THE TASK
Please list the steps the automatic dispatch page says autoray carries out on the relevant functions when they are first called.

─── QUOTED PASSAGE ───

File: automatic_dispatch.md

package info (click to toggle)
python-autoray 0.7.2-1
links: PTS, VCS
area: main
in suites: forky, sid
size: 2,708 kB
sloc: python: 5,490; makefile: 20
file content (316 lines) | stat: -rw-r--r-- 10,896 bytes
parent folder | download | duplicates (2)
# Automatic dispatch

The primary function of [`autoray`](autoray) is to enable writing high level
array / tensor code that is agnostic to the backend arrays being supplied.
It does this via ***'automatic dispatch'***, which has a few notable
differences to other approaches:

* It is automatic - generally neither you or the backend array library needs
  to implement any dispatch logic, instead [`autoray`](autoray) finds, if
  neccesary 'translates', and then caches the relevant functions when they are
  first called.

─── DATA EXTRACTS ───

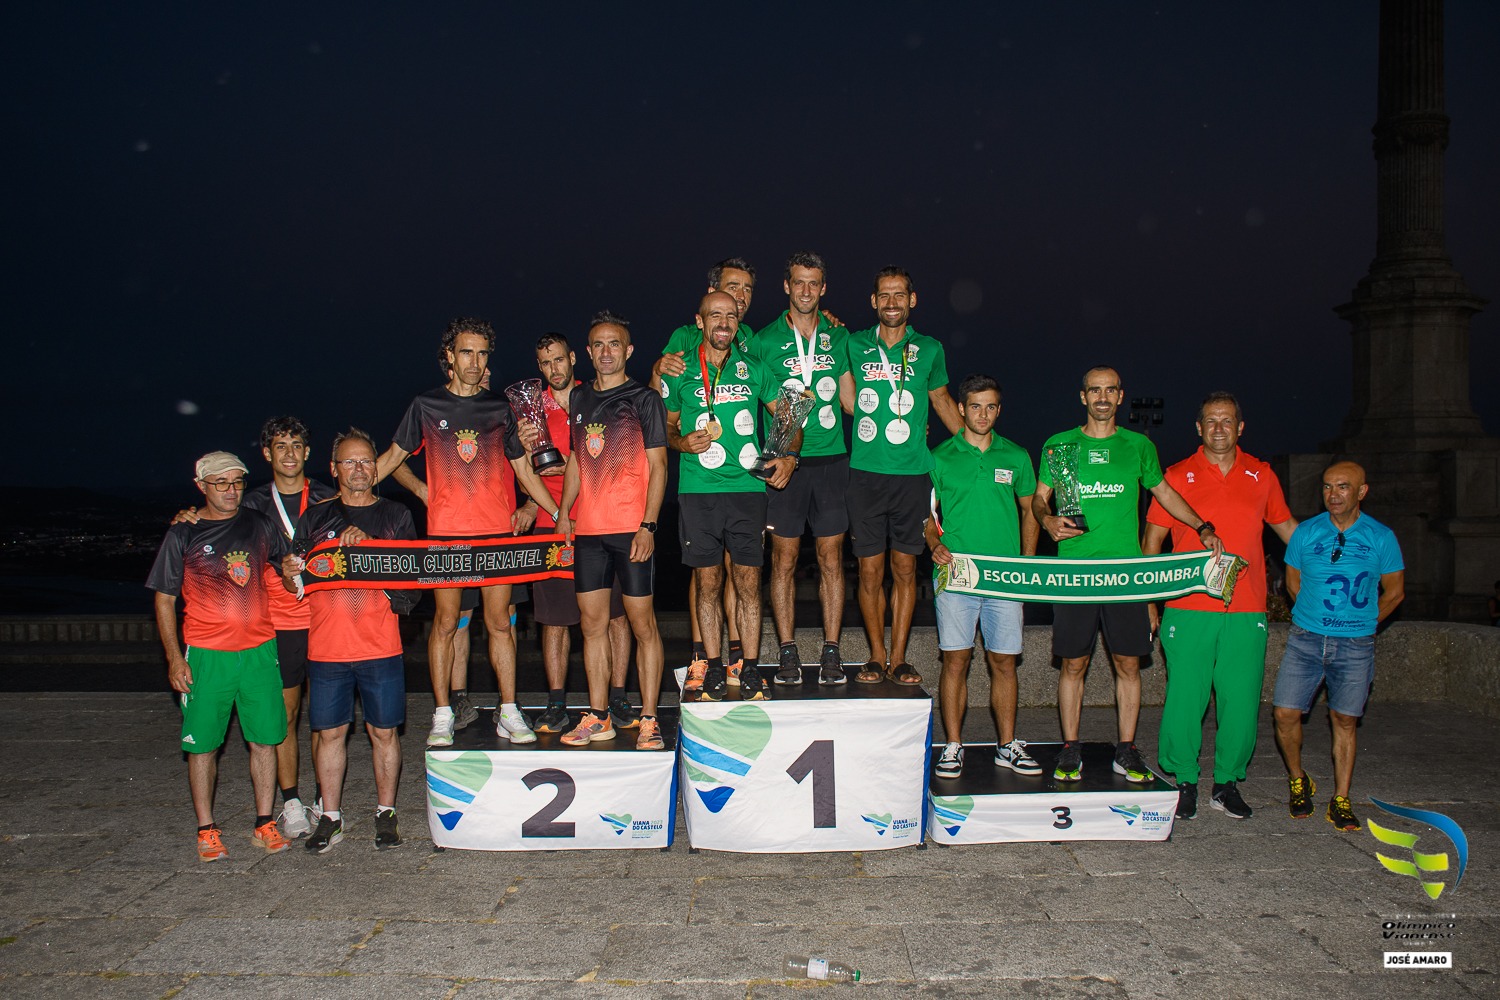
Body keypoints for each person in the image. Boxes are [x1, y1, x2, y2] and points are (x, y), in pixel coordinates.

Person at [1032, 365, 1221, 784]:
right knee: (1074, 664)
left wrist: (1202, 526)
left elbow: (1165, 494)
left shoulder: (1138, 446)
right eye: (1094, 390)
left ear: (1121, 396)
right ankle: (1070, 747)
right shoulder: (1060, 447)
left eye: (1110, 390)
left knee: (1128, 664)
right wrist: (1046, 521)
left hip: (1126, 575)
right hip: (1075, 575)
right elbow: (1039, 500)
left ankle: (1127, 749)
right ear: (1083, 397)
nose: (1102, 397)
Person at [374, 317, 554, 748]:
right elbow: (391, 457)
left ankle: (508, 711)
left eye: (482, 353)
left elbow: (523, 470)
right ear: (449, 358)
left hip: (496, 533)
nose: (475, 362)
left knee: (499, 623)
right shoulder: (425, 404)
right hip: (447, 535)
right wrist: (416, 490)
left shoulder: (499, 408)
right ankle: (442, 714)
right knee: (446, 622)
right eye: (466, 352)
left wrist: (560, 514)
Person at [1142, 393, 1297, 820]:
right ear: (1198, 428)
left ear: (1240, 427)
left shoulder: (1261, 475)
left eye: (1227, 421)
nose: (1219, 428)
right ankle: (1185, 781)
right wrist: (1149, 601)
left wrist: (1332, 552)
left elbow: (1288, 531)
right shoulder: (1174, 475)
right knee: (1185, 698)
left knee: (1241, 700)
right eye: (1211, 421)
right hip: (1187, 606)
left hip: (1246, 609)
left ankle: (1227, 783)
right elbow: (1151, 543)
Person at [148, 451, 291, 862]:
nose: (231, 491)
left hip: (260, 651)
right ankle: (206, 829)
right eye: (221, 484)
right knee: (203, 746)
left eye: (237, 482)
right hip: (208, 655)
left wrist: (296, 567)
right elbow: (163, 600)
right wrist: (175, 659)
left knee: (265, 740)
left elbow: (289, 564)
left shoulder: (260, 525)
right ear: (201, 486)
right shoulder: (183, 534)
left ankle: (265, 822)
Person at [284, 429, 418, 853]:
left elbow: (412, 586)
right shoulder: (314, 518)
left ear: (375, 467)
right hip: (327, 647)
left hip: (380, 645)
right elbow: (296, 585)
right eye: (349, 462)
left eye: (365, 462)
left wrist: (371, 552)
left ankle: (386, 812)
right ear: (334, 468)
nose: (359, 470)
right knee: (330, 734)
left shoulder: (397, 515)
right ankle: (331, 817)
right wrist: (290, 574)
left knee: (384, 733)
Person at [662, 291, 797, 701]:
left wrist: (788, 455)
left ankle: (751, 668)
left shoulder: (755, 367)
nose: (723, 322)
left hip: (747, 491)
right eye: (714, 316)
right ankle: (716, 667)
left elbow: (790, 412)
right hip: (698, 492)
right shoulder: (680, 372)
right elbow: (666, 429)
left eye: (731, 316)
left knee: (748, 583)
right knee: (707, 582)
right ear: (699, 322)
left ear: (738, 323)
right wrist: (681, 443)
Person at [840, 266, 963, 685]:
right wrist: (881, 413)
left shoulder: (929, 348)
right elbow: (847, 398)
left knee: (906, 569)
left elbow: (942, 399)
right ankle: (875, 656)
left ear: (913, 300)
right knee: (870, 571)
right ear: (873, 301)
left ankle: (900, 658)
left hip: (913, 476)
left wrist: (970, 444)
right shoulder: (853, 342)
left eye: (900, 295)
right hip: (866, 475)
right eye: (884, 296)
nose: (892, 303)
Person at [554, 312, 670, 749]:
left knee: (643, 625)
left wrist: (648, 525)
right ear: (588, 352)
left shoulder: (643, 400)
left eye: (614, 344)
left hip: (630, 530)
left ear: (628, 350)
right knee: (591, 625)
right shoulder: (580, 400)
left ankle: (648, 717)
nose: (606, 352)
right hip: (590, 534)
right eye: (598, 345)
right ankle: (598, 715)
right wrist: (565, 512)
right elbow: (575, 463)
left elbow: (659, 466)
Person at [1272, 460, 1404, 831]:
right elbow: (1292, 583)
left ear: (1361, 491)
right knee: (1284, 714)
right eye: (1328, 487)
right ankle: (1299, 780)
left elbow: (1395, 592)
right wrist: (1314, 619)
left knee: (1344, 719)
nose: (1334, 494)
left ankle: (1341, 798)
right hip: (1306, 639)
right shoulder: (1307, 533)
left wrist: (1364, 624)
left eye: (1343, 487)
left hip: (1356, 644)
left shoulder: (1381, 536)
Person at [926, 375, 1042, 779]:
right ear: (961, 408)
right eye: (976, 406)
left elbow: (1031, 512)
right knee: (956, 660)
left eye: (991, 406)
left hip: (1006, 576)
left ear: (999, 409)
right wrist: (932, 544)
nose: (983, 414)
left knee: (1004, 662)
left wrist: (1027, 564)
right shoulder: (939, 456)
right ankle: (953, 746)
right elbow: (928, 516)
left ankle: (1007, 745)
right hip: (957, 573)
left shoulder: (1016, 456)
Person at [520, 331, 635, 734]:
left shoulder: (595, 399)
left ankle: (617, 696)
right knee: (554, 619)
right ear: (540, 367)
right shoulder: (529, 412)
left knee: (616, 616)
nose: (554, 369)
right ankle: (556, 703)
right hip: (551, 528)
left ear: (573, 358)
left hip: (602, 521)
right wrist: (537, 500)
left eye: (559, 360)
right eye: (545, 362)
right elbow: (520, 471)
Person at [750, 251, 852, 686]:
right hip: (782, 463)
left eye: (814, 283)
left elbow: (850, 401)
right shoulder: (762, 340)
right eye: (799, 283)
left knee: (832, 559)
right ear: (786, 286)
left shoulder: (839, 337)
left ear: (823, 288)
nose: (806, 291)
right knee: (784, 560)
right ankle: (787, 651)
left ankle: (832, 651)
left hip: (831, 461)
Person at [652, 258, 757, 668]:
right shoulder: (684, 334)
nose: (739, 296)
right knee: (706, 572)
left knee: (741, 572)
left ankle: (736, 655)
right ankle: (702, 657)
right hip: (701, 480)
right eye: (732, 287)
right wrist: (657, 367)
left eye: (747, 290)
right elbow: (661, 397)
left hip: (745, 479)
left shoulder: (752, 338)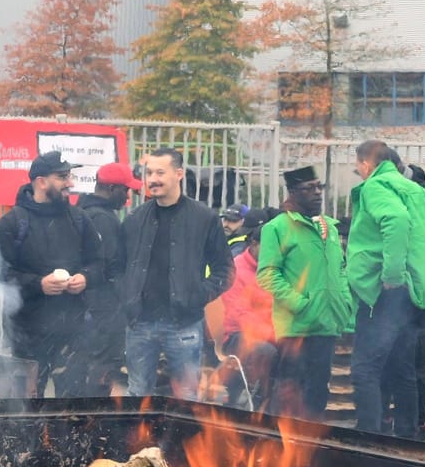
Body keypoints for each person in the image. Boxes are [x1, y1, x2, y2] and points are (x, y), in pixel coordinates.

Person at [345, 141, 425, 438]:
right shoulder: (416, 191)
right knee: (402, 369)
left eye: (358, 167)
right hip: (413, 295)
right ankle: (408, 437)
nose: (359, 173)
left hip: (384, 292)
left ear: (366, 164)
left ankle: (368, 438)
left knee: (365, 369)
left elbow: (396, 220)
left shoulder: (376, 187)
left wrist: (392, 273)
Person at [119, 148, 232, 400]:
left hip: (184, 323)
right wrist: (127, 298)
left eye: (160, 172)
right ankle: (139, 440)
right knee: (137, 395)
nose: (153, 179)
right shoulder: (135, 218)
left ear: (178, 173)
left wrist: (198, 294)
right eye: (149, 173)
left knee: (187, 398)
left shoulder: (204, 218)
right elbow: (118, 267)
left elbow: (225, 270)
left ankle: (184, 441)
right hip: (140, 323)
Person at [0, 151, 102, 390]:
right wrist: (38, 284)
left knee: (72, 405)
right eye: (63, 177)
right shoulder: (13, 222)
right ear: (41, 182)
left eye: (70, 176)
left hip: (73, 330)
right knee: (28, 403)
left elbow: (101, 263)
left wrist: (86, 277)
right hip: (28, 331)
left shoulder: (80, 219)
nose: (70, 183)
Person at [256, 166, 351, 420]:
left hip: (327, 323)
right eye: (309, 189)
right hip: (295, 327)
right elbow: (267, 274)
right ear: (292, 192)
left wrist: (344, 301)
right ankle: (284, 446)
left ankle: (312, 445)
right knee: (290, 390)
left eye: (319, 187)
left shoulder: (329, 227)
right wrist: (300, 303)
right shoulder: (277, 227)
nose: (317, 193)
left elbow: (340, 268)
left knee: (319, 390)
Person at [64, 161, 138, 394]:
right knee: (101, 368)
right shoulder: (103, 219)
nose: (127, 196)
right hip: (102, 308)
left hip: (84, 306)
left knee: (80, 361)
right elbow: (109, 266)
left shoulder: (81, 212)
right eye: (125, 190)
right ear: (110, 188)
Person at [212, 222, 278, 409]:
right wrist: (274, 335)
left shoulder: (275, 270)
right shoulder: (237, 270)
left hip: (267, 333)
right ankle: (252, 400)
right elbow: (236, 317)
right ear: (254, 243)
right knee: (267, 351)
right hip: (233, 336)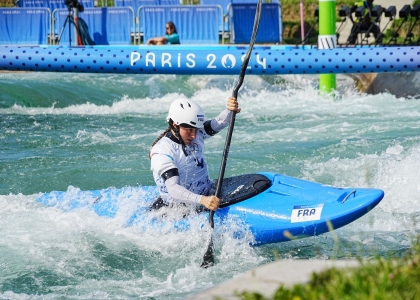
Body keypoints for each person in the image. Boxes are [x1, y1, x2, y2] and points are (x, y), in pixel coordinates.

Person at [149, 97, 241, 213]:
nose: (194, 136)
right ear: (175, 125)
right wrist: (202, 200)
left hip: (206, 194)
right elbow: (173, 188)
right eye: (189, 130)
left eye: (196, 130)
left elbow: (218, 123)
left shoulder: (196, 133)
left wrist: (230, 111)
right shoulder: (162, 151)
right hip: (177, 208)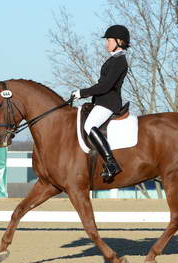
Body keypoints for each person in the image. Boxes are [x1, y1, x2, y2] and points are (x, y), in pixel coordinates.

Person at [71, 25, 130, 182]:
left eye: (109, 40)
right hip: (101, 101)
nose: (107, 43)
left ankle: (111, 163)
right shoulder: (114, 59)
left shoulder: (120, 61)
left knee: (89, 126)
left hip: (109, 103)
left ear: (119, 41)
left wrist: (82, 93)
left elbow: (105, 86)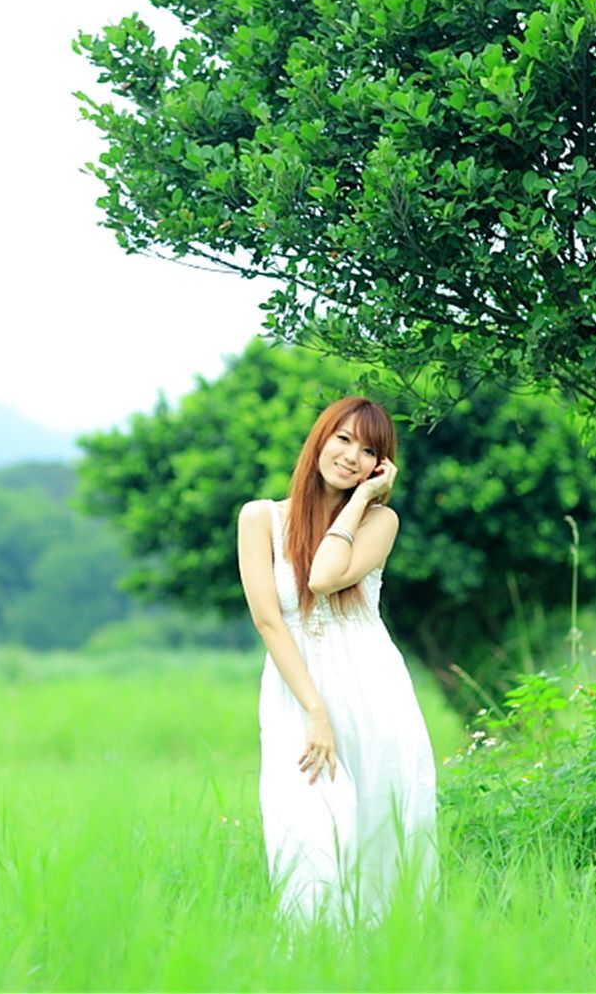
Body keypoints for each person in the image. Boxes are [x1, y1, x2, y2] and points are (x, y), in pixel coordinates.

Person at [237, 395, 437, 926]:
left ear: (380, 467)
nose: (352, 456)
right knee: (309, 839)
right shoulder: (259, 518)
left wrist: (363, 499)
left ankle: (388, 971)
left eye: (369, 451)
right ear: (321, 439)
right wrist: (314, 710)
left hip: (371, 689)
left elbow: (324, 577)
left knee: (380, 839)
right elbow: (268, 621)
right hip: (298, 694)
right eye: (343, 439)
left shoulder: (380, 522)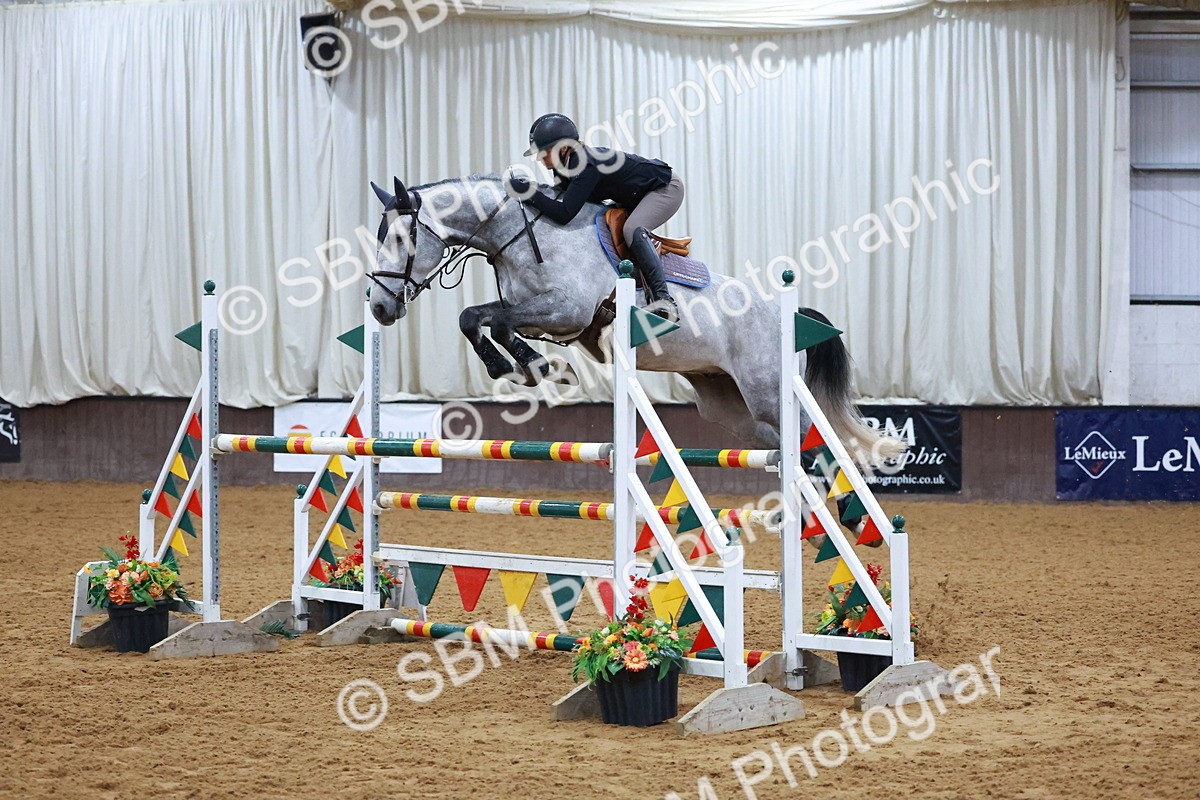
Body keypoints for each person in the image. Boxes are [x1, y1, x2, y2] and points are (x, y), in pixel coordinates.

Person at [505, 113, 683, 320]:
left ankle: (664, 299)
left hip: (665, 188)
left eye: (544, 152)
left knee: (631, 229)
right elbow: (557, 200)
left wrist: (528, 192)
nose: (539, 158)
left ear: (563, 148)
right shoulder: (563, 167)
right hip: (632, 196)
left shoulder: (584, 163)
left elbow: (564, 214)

───

SOLUTION
- Finds them
- Translates them, if necessary
- Caches them